Re: Mx204 alternative
On 8/Aug/19 06:46, Randy Carpenter wrote: > If you don't require redundant routing engines, there is nothing from > Juniper that will cost less and have the capacity you require. In > fact, there really aren't any cheaper MX options at all, other than > the kneecapped MX80 and MX104 variants. MX204 is really a nice box. I > only wish they had a redundant version. The MX80 and MX104 have no business being in any modern conversation these days :-). For what you could do with it, the MX204 is pretty neat. Juniper have never really considered the Metro in a serious way, because if they did, they'd have an MX204-1G (if you can call it that). They've lost plenty of ground to Cisco's ASR920 (and older MX3600X) on the back of this. Mark.
Re: Mx204 alternative
On 8/Aug/19 05:33, Brandon Martin wrote: > > > MX204 is a very nice pizza box router for service providers. I'm not > aware of anything quite like it in terms of having a mature control > plane. I like the JunOS config language better than Cisco-style that > most other folks use. The MX204 is pretty hard to beat.
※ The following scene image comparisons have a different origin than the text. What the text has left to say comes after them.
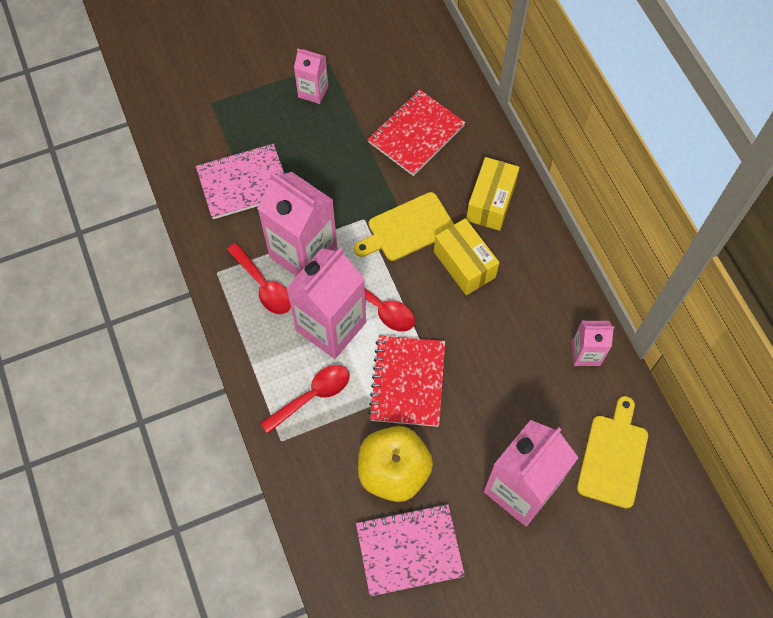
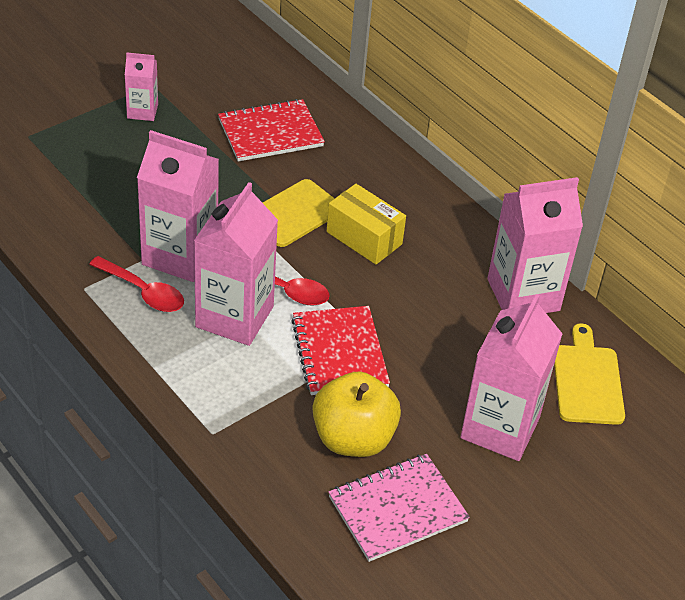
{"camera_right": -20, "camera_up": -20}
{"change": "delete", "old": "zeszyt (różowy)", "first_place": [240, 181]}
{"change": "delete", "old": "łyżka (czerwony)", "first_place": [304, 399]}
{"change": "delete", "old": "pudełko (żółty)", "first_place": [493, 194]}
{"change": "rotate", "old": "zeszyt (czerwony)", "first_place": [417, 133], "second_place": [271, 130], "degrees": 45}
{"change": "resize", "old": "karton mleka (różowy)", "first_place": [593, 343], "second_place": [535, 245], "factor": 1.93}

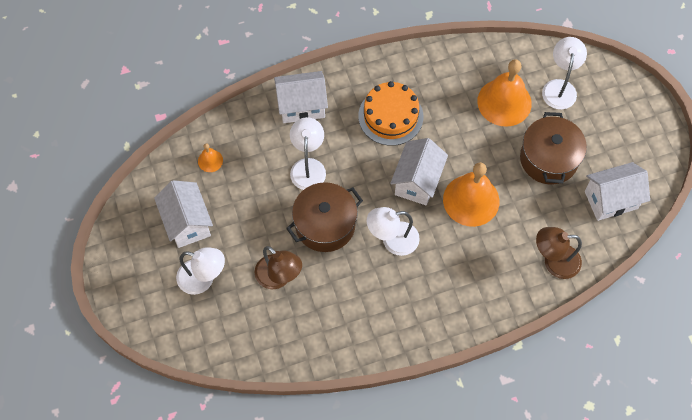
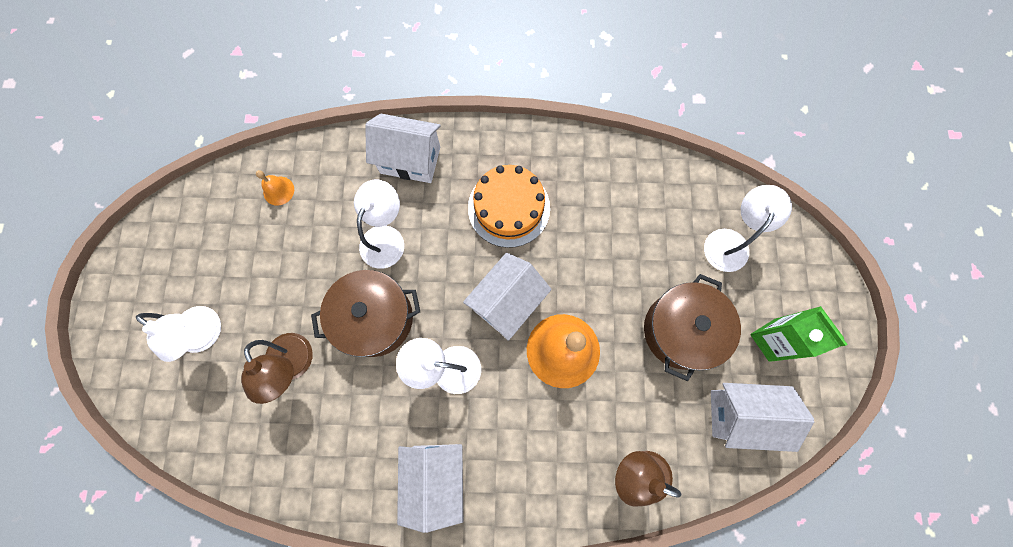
{"camera_right": 20, "camera_up": 10}
{"change": "delete", "old": "dzwonek (pomarańczowy)", "first_place": [504, 93]}
{"change": "insert", "new": "karton mleka (zielony)", "second_place": [799, 334]}
{"change": "move", "old": "domek (biały)", "first_place": [183, 214], "second_place": [430, 488]}

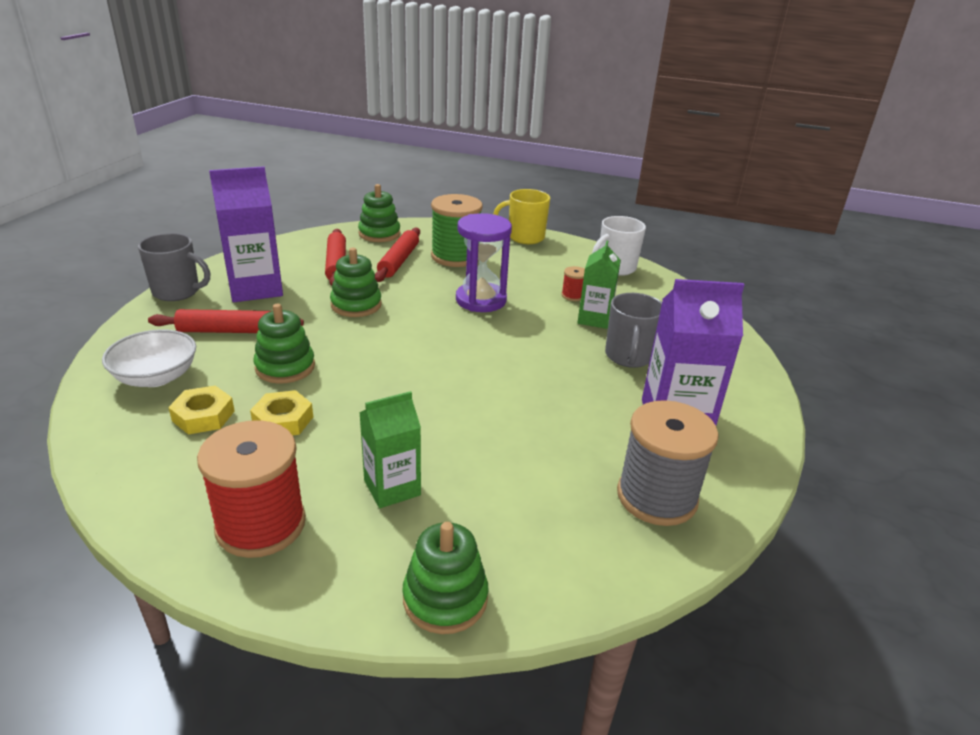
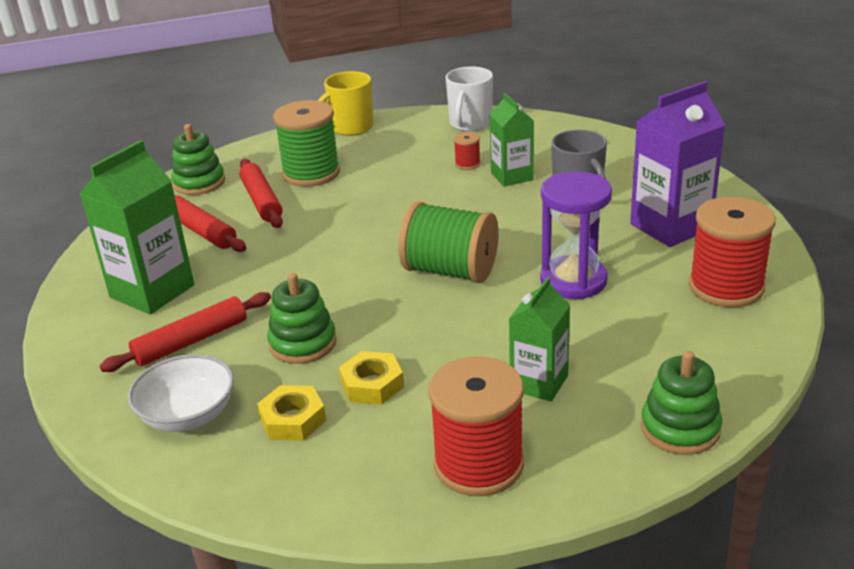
{"camera_right": -30, "camera_up": 0}
{"change": "delete", "old": "kubek (szary)", "first_place": [174, 267]}
{"change": "delete", "old": "zabawka nakładanka (zielony)", "first_place": [356, 282]}
{"change": "insert", "new": "szpulka (zielony)", "second_place": [448, 242]}
{"change": "move", "old": "klepsydra (fioletowy)", "first_place": [484, 262], "second_place": [576, 235]}
{"change": "recolor", "old": "karton mleka (fioletowy)", "new": "karton mleka (zielony)", "first_place": [246, 234], "second_place": [136, 227]}
{"change": "recolor", "old": "szpulka (szary)", "new": "szpulka (czerwony)", "first_place": [668, 463], "second_place": [732, 252]}

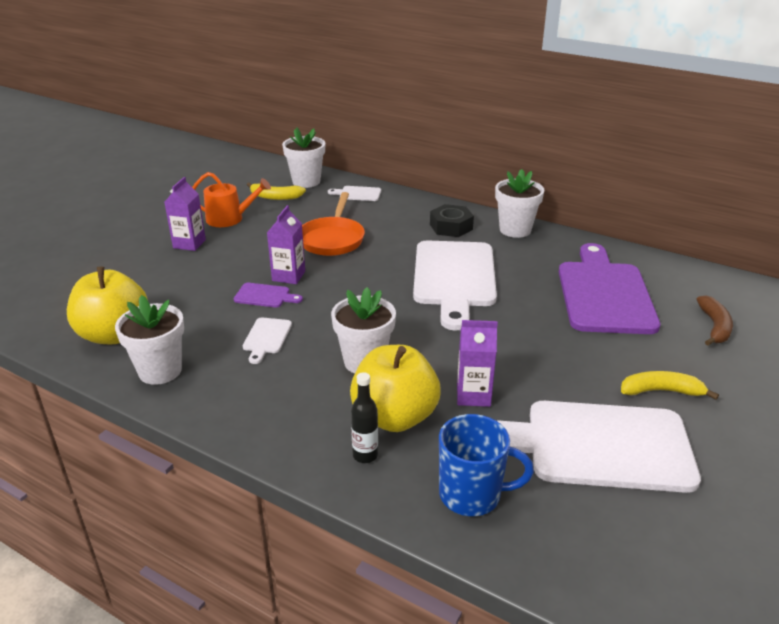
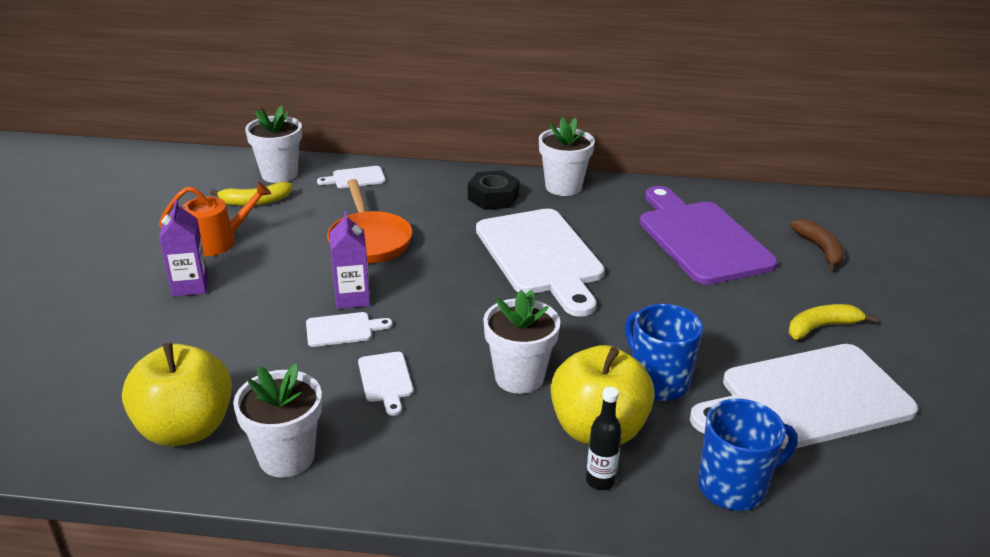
{"camera_right": -25, "camera_up": 0}
{"change": "replace", "old": "karton mleka (fioletowy)", "new": "kubek (niebieski)", "first_place": [477, 363], "second_place": [664, 352]}
{"change": "recolor", "old": "deska do krojenia (fioletowy)", "new": "deska do krojenia (biały)", "first_place": [268, 295], "second_place": [349, 329]}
It fits well as a peering/transit router, as well as a Metro-E router where you need a 100Gbps ring to carry 10Gbps customers, as well as downstream cheaper routers that will do sub-10Gbps quite nicely. That said, at least for the Metro, I still believe a lighter version of the MX204, with dense 1Gbps capability, is still needed. Been asking since 2007. Mark.